The mice lacking ERp18 exhibited a prolonged tail bleeding time and decreased platelet thrombus formation in FeCl₃-induced carotid arterial injury and laser-induced cremaster artery injury models. ERp18 deficiency inhibited platelet aggregation, adenosine triphosphate release, integrin α_IIbβ₃ activation, P-selectin expression, platelet adhesion, as well as clot retraction. Flow cytometry and coimmunoprecipitation analyses revealed that ERp18 binds to the platelet surface via interaction with integrin α_IIbβ₃. Moreover, the ERp18 protein promoted the binding of integrin α_IIbβ₃ to fibrinogen and platelet aggregation.

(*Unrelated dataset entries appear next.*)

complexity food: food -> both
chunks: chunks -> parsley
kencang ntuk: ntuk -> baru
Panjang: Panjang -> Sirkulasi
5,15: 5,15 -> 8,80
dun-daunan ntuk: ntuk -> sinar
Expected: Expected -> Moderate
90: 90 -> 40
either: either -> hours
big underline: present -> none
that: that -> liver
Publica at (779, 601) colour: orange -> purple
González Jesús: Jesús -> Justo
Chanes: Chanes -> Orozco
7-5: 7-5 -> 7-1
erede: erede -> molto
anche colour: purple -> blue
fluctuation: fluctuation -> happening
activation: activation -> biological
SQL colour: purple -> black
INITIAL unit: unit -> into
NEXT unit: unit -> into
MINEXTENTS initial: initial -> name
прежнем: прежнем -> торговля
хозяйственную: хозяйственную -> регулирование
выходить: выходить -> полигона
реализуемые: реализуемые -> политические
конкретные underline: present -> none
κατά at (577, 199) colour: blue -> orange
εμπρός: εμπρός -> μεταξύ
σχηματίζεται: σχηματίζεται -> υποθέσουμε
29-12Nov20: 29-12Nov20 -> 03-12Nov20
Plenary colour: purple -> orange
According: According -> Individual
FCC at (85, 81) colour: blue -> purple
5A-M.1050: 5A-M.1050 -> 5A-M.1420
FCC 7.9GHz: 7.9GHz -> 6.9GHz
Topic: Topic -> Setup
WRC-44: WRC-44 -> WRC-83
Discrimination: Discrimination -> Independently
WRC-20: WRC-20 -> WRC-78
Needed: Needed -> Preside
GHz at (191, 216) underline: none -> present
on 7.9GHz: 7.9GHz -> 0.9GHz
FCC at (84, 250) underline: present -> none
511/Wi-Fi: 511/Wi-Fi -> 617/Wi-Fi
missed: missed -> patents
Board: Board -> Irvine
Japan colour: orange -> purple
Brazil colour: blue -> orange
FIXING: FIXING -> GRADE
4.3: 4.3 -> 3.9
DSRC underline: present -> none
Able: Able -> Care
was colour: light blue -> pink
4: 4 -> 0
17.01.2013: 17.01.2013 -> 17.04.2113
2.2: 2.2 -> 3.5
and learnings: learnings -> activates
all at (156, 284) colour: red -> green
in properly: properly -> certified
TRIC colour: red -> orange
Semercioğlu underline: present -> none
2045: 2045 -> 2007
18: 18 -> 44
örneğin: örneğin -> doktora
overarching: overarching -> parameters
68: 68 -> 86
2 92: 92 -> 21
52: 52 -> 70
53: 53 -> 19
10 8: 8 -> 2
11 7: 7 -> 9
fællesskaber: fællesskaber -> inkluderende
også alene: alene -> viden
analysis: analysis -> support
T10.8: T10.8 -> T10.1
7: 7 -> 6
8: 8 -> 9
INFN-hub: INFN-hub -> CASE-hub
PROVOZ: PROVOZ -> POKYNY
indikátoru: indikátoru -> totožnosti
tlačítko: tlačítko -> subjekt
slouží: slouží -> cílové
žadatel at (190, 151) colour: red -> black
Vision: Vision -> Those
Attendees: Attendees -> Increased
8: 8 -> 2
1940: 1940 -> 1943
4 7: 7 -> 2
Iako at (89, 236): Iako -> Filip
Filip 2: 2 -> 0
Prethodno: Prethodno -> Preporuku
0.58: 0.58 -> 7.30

Furthermore, the recombinant ERp18 protein exhibited reductase activity and cleaved integrin α_IIbβ₃ disulfides.

Conclusion

ERp18 participates in platelet activation and thrombosis. Its function is, at least in part, through the regulation of integrin α_IIbβ₃ function. This finding expands our understanding of the role of thiol isomerases in the redox regulation of thrombosis and platelet function.